*Source excerpt:*

Clamping wafer holder 8 also includes at least one actuator 9. The actuator is coupled with and adjusts the retainer by moving at least one of the jaws with respect to the others. In the embodiment of FIGS. 2A-3C, retainer 10 has three jaws 10-1, 10-2 and 10-3. The jaws are moveable with respect to the plate according to arrows 11-1, 11-2 and 11-3, respectively. Alternately, at least one of the jaws can be in a fixed relationship with respect to the plate, and even a part of it.
The jaw movement defines two positions for the retainer. FIGS. 2A and 2B show the open position, where the jaws are separated. FIGS. 3A and 3B show the closed position, i.e. where the jaws have clamped radially on edge portion 13 of wafer 12. Clamping stabilizes laterally the wafer with respect to the holder.
Preferably, the jaws are further arranged such that they contact each other when the retainer is in the closed position. In that case the retainer forms a continuous inner surface. In the first embodiment of the invention the inner surface is cylindrical. Preferably inner surface 15 has the same diameter as the wafer, as seen in FIG. 3A. As a result, a diameter difference is not formed between wafer 12 and retainer 10.
If the shapes and/or diameters could be mismatched, elastic inserts 17-1, 17-2, 17-3 can be mounted on the jaws, as seen in FIG. 3C. The elastic inserts distribute the lateral clamping force of the jaws more evenly around the periphery of the wafer, thus not damaging it. The inserts prevent the wafer from shifting within the recess, thus reaping the benefits of the invention.
FIGS. 4A and 4B are views illustrating a retainer of a clamping wafer holder made in accordance with the second embodiment of the present invention. Components similar to those of the first embodiment are denoted by similar reference numbers, using also a prime (′).
As shown in FIGS. 4A and 4B, second jaw 10-2′ includes a stopper 18 that engages a flat zone 16 of wafer 12. The flat zone is used to set the level of wafer 12, when a plurality of semiconductor devices are formed on the wafer. The stopper has a shape complementary to the flat zone. During polishing, any force applied to the flat zone is transmitted through the stopper to the retainer. In addition, when the stopper is used there is no need to adjust a weight balance of the wafer holder, such as by mounting a device to it. Thus, the wafer holder is simpler to make. Of course, when it is not necessary to engage the flat zone, the first embodiment of this invention may be used.

*What you will do:*
**A.** Return the part of the wafer holder passage that starts with "Preferably, the jaws" and goes on through "and retainer 10.", copied word for word.
**B.** Retype the lines of the listing that start with the line containing "Document page, 1241x1754 pixels." and go on through the line containing "text Reiniciaremos Ntopng", reproducing them exactly.

*Supplied data:*
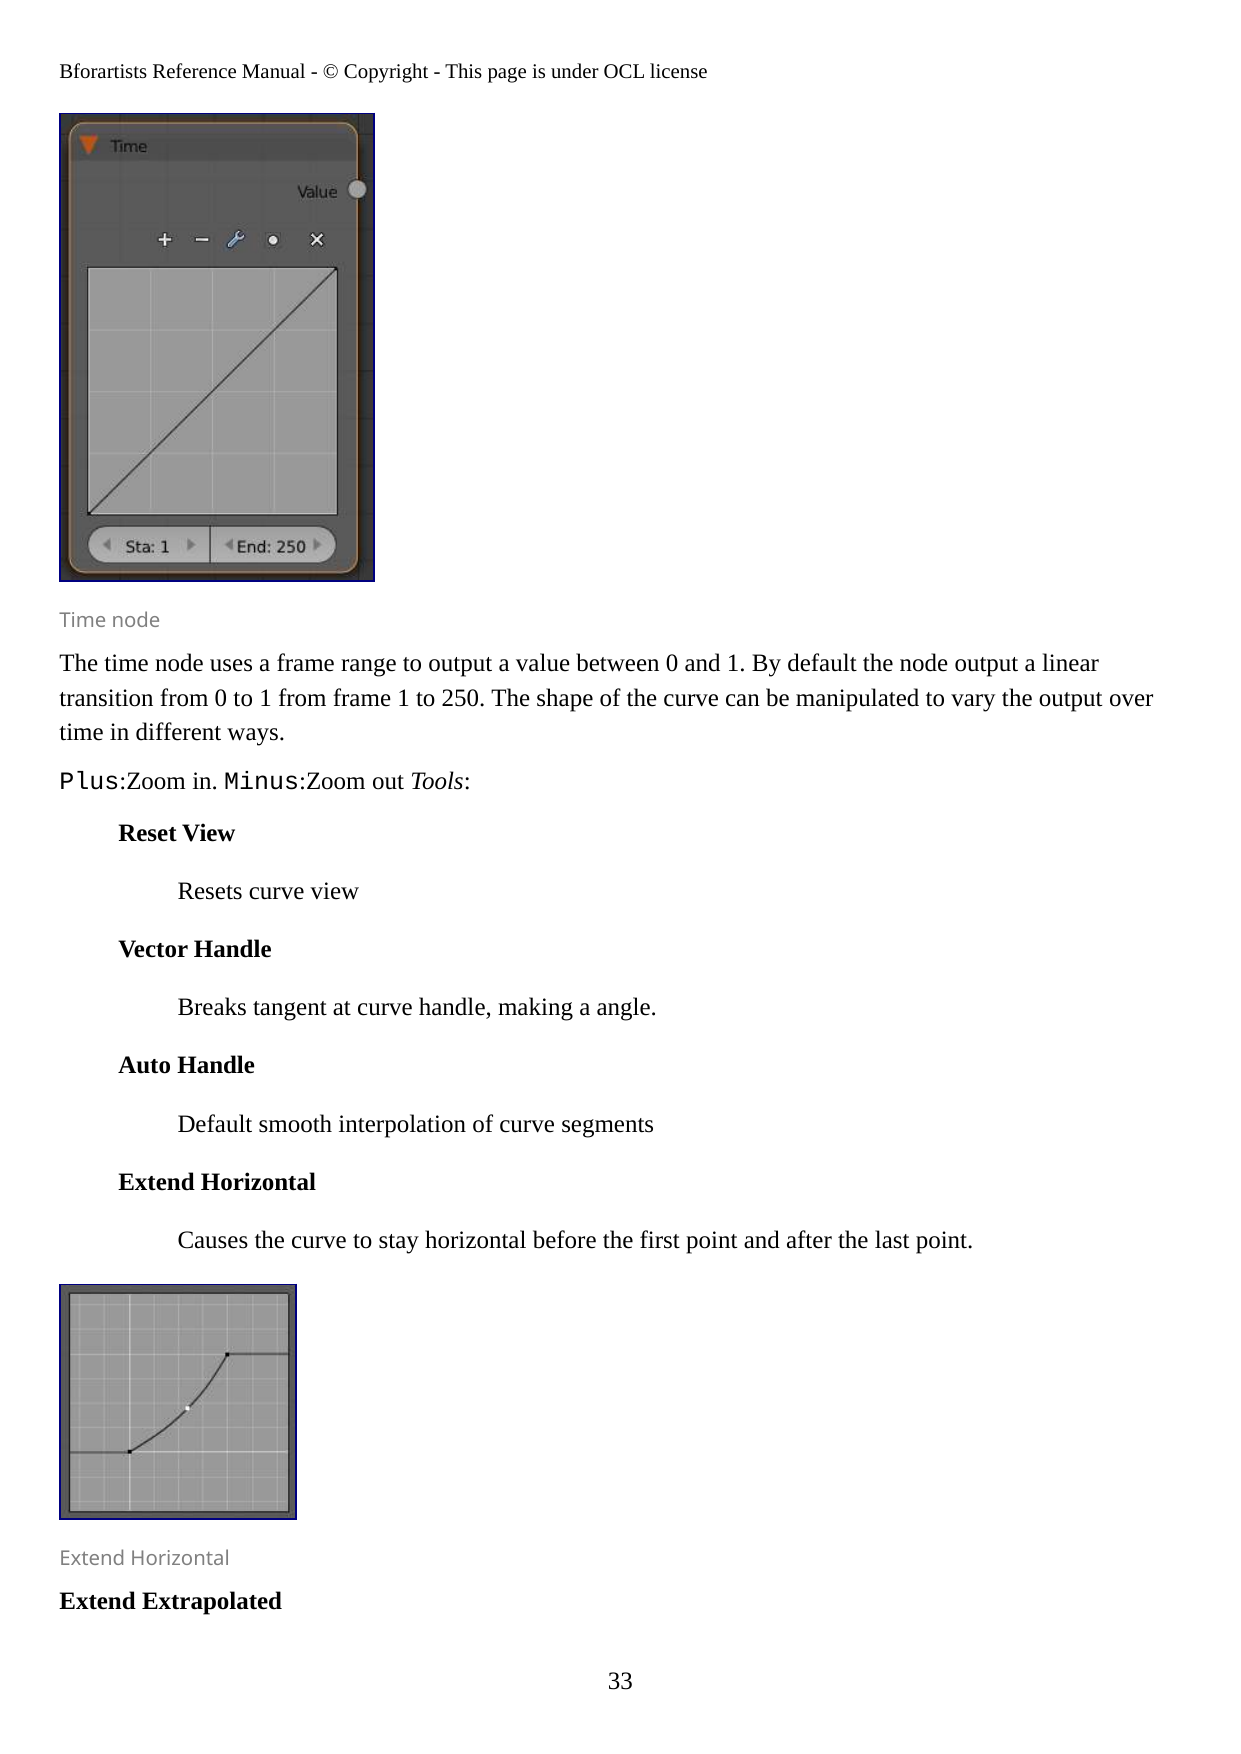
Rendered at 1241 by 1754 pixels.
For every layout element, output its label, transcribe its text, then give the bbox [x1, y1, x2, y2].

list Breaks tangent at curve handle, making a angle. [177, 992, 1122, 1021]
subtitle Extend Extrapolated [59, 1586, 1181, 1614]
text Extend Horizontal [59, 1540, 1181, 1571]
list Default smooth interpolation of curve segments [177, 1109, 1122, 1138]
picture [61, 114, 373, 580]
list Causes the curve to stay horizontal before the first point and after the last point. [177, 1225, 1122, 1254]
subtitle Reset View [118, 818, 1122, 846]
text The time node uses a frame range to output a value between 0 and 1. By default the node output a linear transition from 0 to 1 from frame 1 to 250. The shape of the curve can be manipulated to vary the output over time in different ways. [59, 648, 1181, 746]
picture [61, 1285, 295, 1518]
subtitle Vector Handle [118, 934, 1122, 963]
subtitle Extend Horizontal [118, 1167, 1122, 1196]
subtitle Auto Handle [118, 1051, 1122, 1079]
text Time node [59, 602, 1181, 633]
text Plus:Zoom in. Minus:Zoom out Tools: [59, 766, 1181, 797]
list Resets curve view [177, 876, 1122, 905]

--

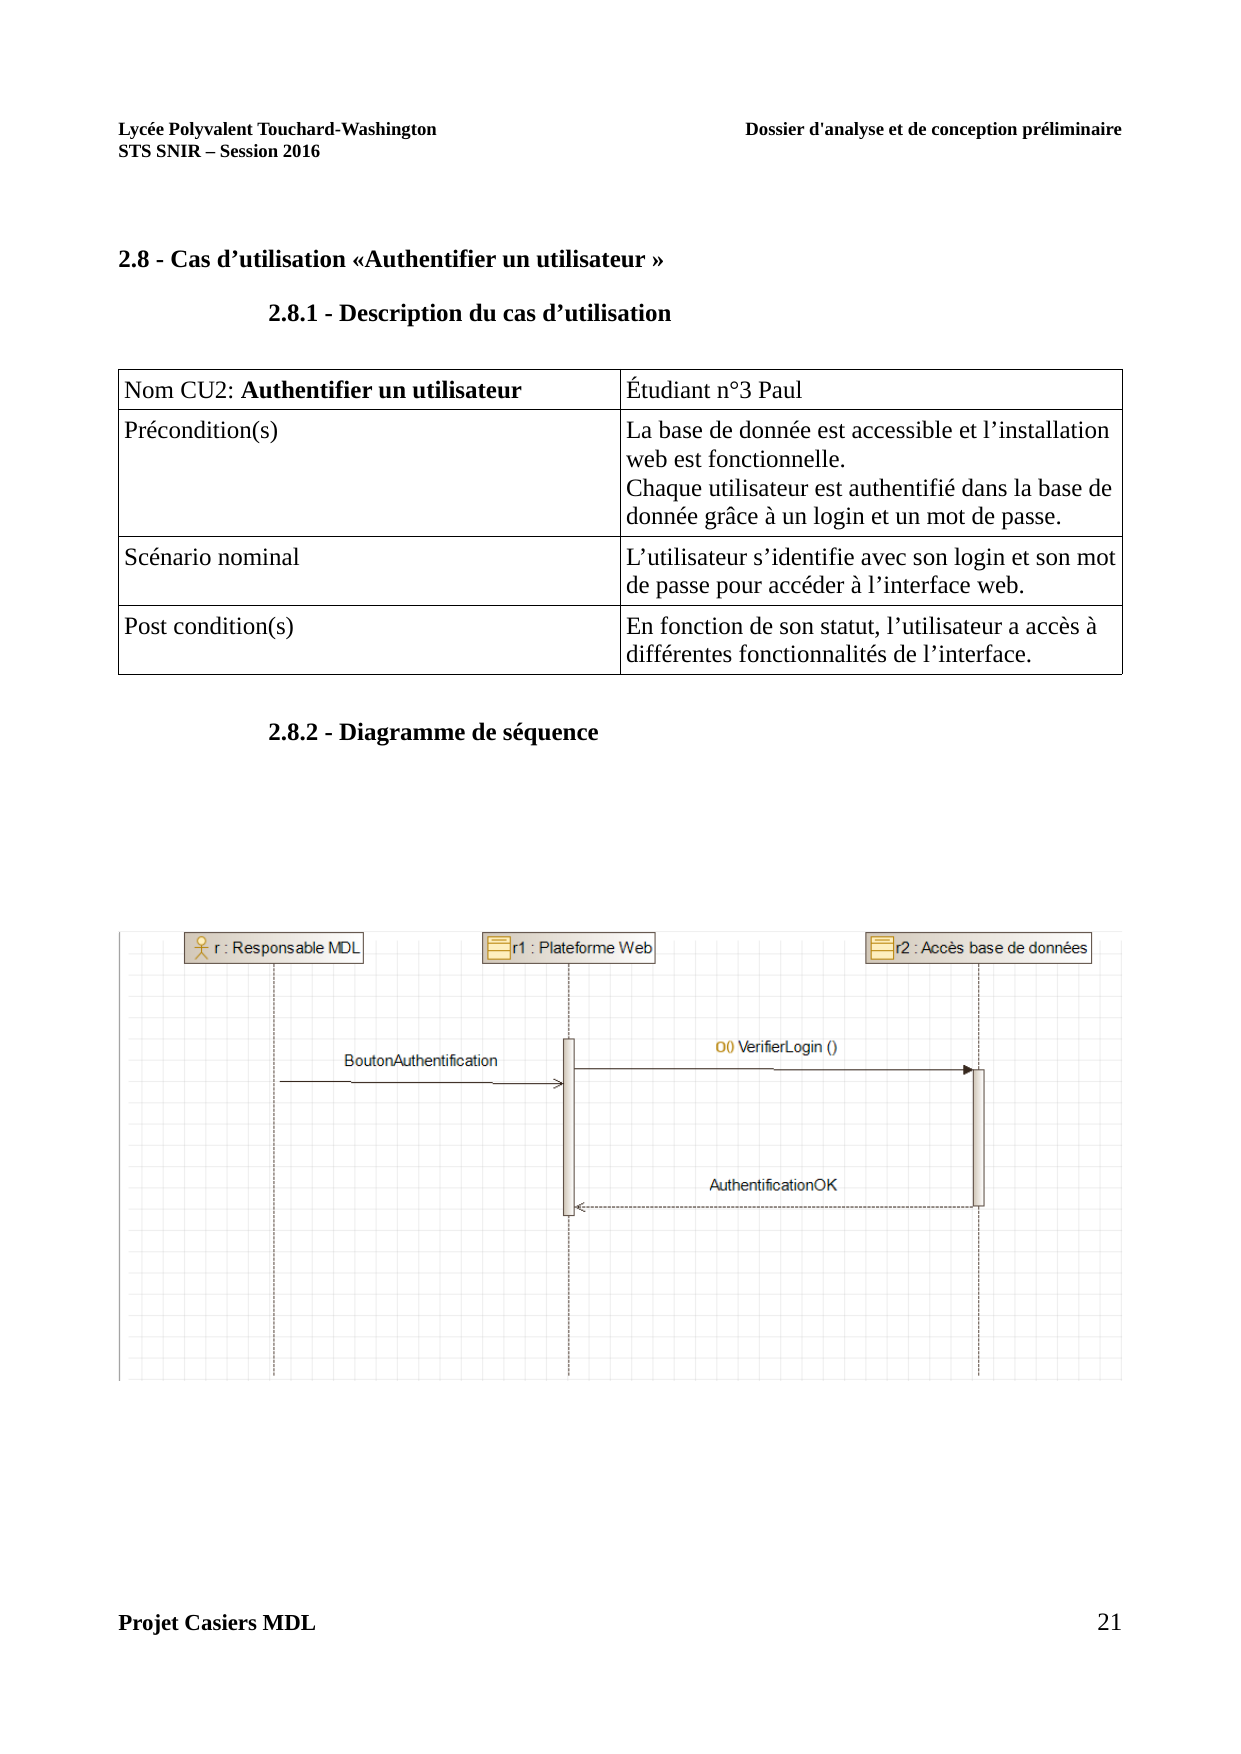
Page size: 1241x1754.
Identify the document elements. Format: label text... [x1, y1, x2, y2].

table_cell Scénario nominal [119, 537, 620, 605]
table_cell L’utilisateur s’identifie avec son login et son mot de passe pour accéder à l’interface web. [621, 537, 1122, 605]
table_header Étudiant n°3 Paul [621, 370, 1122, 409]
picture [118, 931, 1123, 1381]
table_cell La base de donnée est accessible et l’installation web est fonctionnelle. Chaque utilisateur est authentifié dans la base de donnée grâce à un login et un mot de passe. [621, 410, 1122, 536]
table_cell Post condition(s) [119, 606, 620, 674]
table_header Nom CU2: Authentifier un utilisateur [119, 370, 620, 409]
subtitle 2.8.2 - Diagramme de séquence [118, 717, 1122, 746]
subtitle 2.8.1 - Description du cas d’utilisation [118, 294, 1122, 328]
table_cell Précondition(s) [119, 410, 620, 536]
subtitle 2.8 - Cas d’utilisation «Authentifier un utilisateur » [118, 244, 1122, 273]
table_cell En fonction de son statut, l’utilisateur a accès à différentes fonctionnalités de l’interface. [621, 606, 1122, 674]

* * *

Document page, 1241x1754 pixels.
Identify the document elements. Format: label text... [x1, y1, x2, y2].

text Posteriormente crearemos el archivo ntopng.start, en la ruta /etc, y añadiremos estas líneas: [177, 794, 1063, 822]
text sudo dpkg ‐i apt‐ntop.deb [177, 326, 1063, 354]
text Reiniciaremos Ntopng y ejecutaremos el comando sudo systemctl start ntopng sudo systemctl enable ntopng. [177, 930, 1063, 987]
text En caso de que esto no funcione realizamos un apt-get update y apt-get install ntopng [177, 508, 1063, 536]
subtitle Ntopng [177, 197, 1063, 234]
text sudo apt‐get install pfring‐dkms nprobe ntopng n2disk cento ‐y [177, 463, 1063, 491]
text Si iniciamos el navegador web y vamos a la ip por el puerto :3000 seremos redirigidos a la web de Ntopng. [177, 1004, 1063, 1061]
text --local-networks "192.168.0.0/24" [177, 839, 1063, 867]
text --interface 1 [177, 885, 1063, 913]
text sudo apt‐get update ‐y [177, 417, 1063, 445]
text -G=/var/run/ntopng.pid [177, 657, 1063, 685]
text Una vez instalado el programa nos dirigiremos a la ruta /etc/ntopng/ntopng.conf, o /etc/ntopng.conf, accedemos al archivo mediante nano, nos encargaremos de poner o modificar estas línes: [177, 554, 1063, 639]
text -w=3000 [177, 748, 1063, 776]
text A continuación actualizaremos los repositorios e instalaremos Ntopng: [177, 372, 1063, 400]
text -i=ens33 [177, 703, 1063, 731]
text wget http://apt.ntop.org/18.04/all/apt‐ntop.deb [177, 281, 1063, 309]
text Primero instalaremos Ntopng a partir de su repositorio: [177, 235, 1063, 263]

*Outputs in order:*
**A.**
Preferably, the jaws are further arranged such that they contact each other when the retainer is in the closed position. In that case the retainer forms a continuous inner surface. In the first embodiment of the invention the inner surface is cylindrical. Preferably inner surface 15 has the same diameter as the wafer, as seen in FIG. 3A. As a result, a diameter difference is not formed between wafer 12 and retainer 10.

**B.**
Document page, 1241x1754 pixels.
Identify the document elements. Format: label text... [x1, y1, x2, y2].

text Posteriormente crearemos el archivo ntopng.start, en la ruta /etc, y añadiremos estas líneas: [177, 794, 1063, 822]
text sudo dpkg ‐i apt‐ntop.deb [177, 326, 1063, 354]
text Reiniciaremos Ntopng y ejecutaremos el comando sudo systemctl start ntopng sudo systemctl enable ntopng. [177, 930, 1063, 987]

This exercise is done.